Em conclusão, fundando-se a execução em sentença, a oposição pode assentar no reconhecimento do contracrédito sobre o exequente, feito naquela mesma sentença, com vista a concretizar a compensação."

3. [Comentário] O decidido pela RC não levanta problemas. O que não se pode acompanhar é o obiter dictum segundo o qual a compensação deduzida na oposição à execução tem de se basear num contracrédito posterior ao encerramento da discussão no processo no qual foi proferiida a condenação do executado.
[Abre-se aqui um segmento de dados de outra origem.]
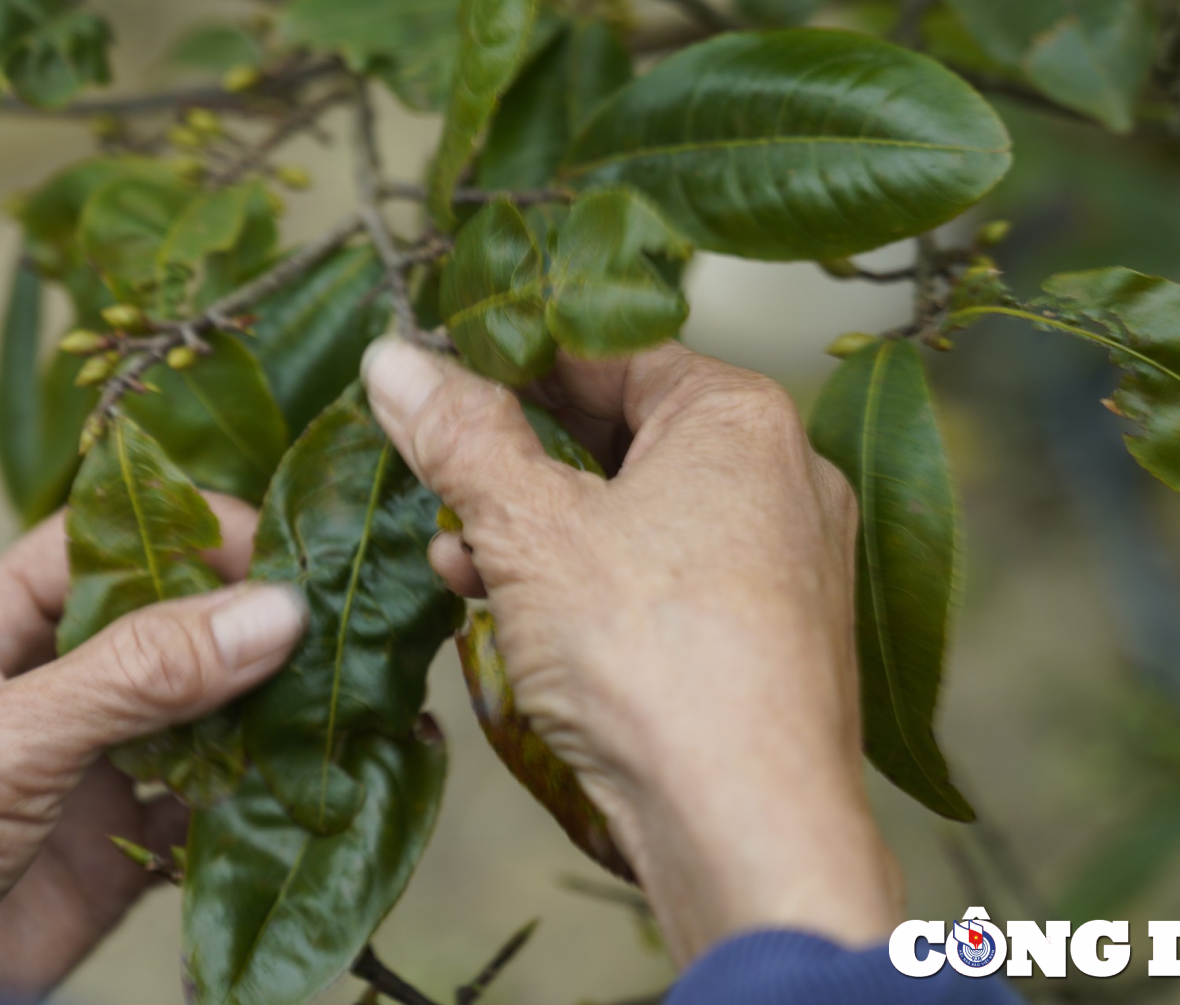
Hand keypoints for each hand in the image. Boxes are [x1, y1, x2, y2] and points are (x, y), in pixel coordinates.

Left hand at [0, 496, 305, 998]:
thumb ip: (134, 676)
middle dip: (246, 624)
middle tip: (340, 621)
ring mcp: (85, 770)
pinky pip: (205, 811)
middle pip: (166, 626)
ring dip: (263, 713)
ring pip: (199, 718)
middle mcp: (46, 685)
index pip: (105, 542)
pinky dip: (256, 802)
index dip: (189, 530)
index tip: (282, 544)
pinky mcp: (116, 854)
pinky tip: (310, 785)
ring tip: (344, 700)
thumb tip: (273, 610)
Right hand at [362, 339, 898, 963]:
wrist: (747, 830)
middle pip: (616, 432)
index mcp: (739, 416)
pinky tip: (512, 616)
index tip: (426, 379)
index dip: (504, 358)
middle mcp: (780, 474)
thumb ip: (460, 436)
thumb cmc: (651, 660)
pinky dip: (585, 586)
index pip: (603, 348)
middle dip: (511, 461)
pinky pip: (661, 579)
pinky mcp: (768, 638)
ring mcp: (782, 561)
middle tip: (432, 477)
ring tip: (456, 560)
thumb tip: (396, 360)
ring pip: (631, 513)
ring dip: (534, 531)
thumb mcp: (527, 530)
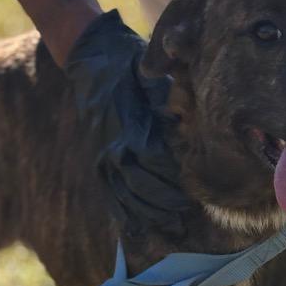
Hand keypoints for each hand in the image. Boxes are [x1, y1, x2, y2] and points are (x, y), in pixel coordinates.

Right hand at [65, 10, 194, 235]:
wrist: (93, 58)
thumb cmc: (129, 66)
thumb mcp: (151, 78)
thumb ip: (166, 101)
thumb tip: (182, 119)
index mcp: (130, 127)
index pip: (155, 161)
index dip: (173, 179)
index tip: (193, 191)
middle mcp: (114, 146)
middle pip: (142, 185)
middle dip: (165, 204)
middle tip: (185, 218)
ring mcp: (104, 155)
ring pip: (126, 194)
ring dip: (148, 213)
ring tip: (170, 227)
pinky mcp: (100, 158)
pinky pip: (111, 192)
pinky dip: (124, 211)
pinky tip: (136, 227)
O art. 729.º, al. h), CPC não exige essa superveniência e há boas razões para não o ter feito. Na verdade, na acção declarativa a compensação deve ser invocada ope reconventionis (art. 266.º,n.º 2, al. c), CPC), e não, portanto, ope excepcionis. Como se sabe, ao contrário do que sucede quanto às excepções peremptórias (para as quais vale o princípio da concentração da defesa: cf. art. art. 573.º, n.º 1, CPC), a dedução da reconvenção não está, em regra, sujeita a nenhum ónus e, por isso, não pode estar submetida a uma regra de preclusão.

Se o réu não tem o ónus de alegar a reconvenção na acção declarativa, não pode haver nenhuma preclusão num processo posterior da alegação do direito que poderia ter sido invocado ope reconventionis naquela acção. A justificação é muito simples: onde não há um ónus de alegação não pode haver nenhuma preclusão da alegação, dado que a preclusão pressupõe a violação de um ónus de alegação.

Apenas mais uma nota complementar. Contra o referido não pode argumentar-se como se fez no acórdão que a inadmissibilidade da alegação na oposição à execução de um contracrédito anterior ao encerramento da discussão no processo declarativo no qual se formou o título executivo é imposta pelo "respeito ao caso julgado" da sentença condenatória. Independentemente de tudo o mais, a entender-se assim ter-se-ia que concluir que, após a condenação, o réu condenado, para respeitar aquele caso julgado, teria necessariamente que pagar a dívida e não poderia declarar extraprocessualmente a compensação, dado que também esta declaração (que obsta ao cumprimento da dívida) importaria um desrespeito desse caso julgado.